-------- SOURCE MATERIAL

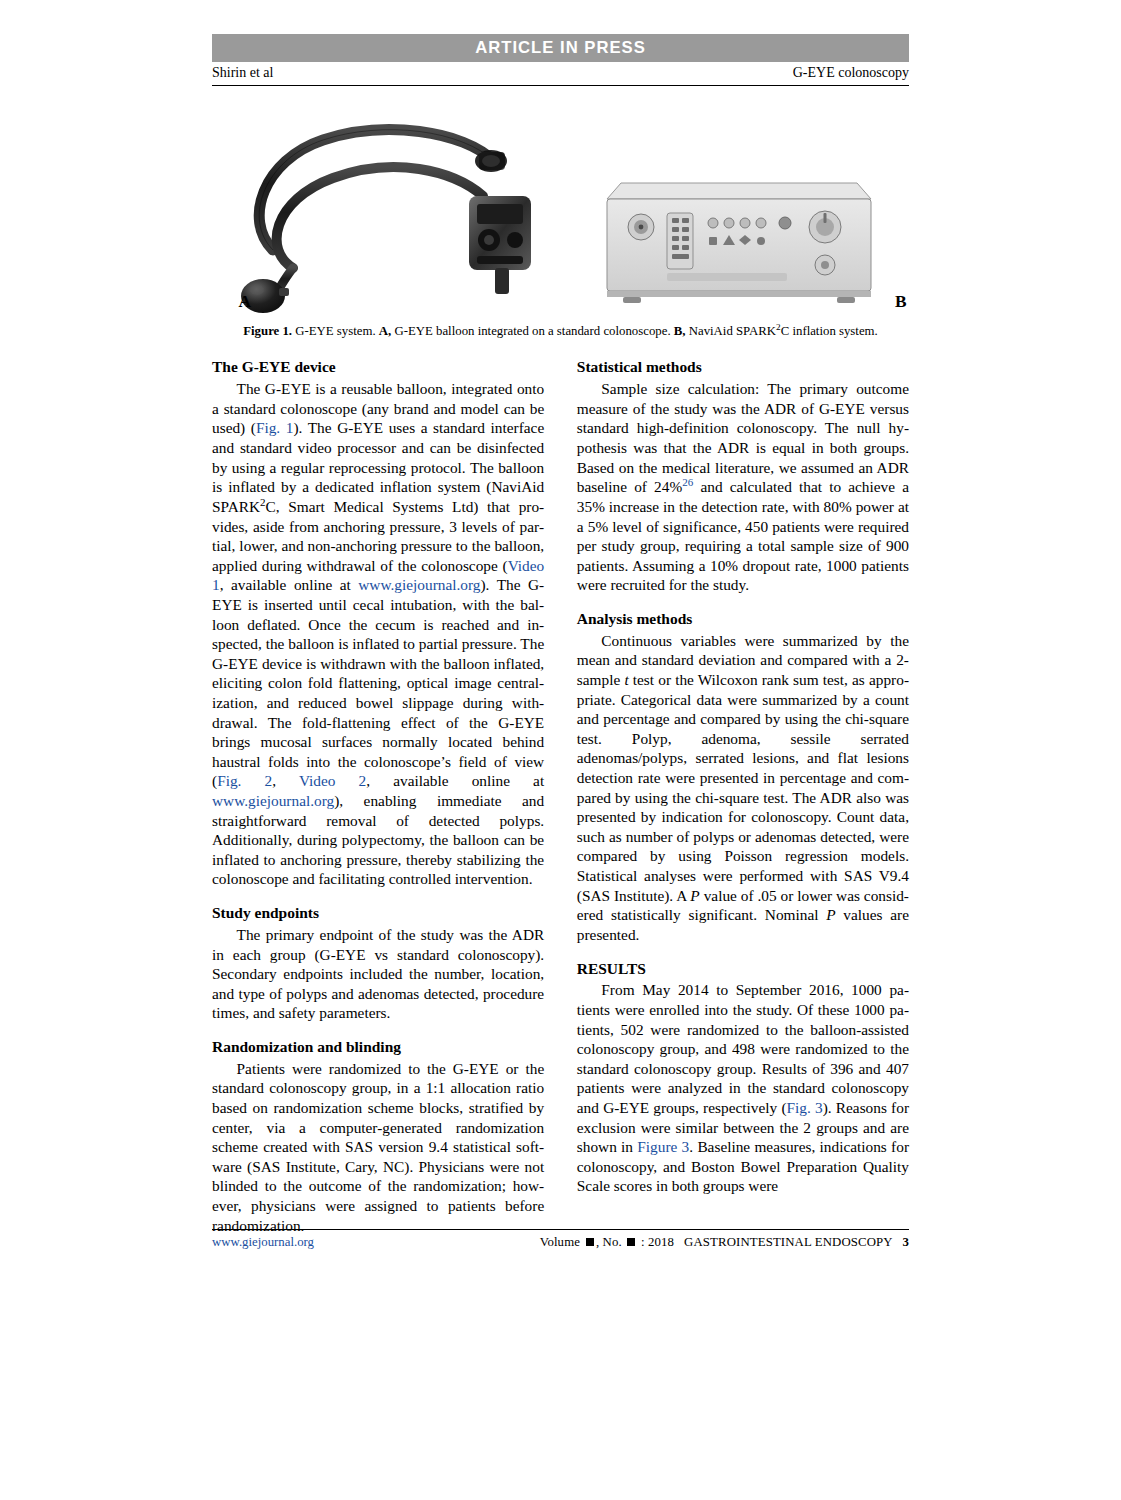ARTICLE IN PRESS
Shirin et al
G-EYE colonoscopy
A
B
Figure 1. G-EYE system. A, G-EYE balloon integrated on a standard colonoscope. B, NaviAid SPARK2C inflation system.
The G-EYE device
The G-EYE is a reusable balloon, integrated onto a standard colonoscope (any brand and model can be used) (Fig. 1). The G-EYE uses a standard interface and standard video processor and can be disinfected by using a regular reprocessing protocol. The balloon is inflated by a dedicated inflation system (NaviAid SPARK2C, Smart Medical Systems Ltd) that provides, aside from anchoring pressure, 3 levels of partial, lower, and non-anchoring pressure to the balloon, applied during withdrawal of the colonoscope (Video 1, available online at www.giejournal.org). The G-EYE is inserted until cecal intubation, with the balloon deflated. Once the cecum is reached and inspected, the balloon is inflated to partial pressure. The G-EYE device is withdrawn with the balloon inflated, eliciting colon fold flattening, optical image centralization, and reduced bowel slippage during withdrawal. The fold-flattening effect of the G-EYE brings mucosal surfaces normally located behind haustral folds into the colonoscope’s field of view (Fig. 2, Video 2, available online at www.giejournal.org), enabling immediate and straightforward removal of detected polyps. Additionally, during polypectomy, the balloon can be inflated to anchoring pressure, thereby stabilizing the colonoscope and facilitating controlled intervention.
Study endpoints
The primary endpoint of the study was the ADR in each group (G-EYE vs standard colonoscopy). Secondary endpoints included the number, location, and type of polyps and adenomas detected, procedure times, and safety parameters.
Randomization and blinding
Patients were randomized to the G-EYE or the standard colonoscopy group, in a 1:1 allocation ratio based on randomization scheme blocks, stratified by center, via a computer-generated randomization scheme created with SAS version 9.4 statistical software (SAS Institute, Cary, NC). Physicians were not blinded to the outcome of the randomization; however, physicians were assigned to patients before randomization.
Statistical methods
Sample size calculation: The primary outcome measure of the study was the ADR of G-EYE versus standard high-definition colonoscopy. The null hypothesis was that the ADR is equal in both groups. Based on the medical literature, we assumed an ADR baseline of 24%26 and calculated that to achieve a 35% increase in the detection rate, with 80% power at a 5% level of significance, 450 patients were required per study group, requiring a total sample size of 900 patients. Assuming a 10% dropout rate, 1000 patients were recruited for the study.
Analysis methods
Continuous variables were summarized by the mean and standard deviation and compared with a 2-sample t test or the Wilcoxon rank sum test, as appropriate. Categorical data were summarized by a count and percentage and compared by using the chi-square test. Polyp, adenoma, sessile serrated adenomas/polyps, serrated lesions, and flat lesions detection rate were presented in percentage and compared by using the chi-square test. The ADR also was presented by indication for colonoscopy. Count data, such as number of polyps or adenomas detected, were compared by using Poisson regression models. Statistical analyses were performed with SAS V9.4 (SAS Institute). A P value of .05 or lower was considered statistically significant. Nominal P values are presented.
RESULTS
From May 2014 to September 2016, 1000 patients were enrolled into the study. Of these 1000 patients, 502 were randomized to the balloon-assisted colonoscopy group, and 498 were randomized to the standard colonoscopy group. Results of 396 and 407 patients were analyzed in the standard colonoscopy and G-EYE groups, respectively (Fig. 3). Reasons for exclusion were similar between the 2 groups and are shown in Figure 3. Baseline measures, indications for colonoscopy, and Boston Bowel Preparation Quality Scale scores in both groups were
www.giejournal.org
Volume , No. : 2018 GASTROINTESTINAL ENDOSCOPY 3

----------------

Find the string "methods" in the entries above. Copy each line where it occurs.

**TASK ANSWER:**
Statistical methods
Analysis methods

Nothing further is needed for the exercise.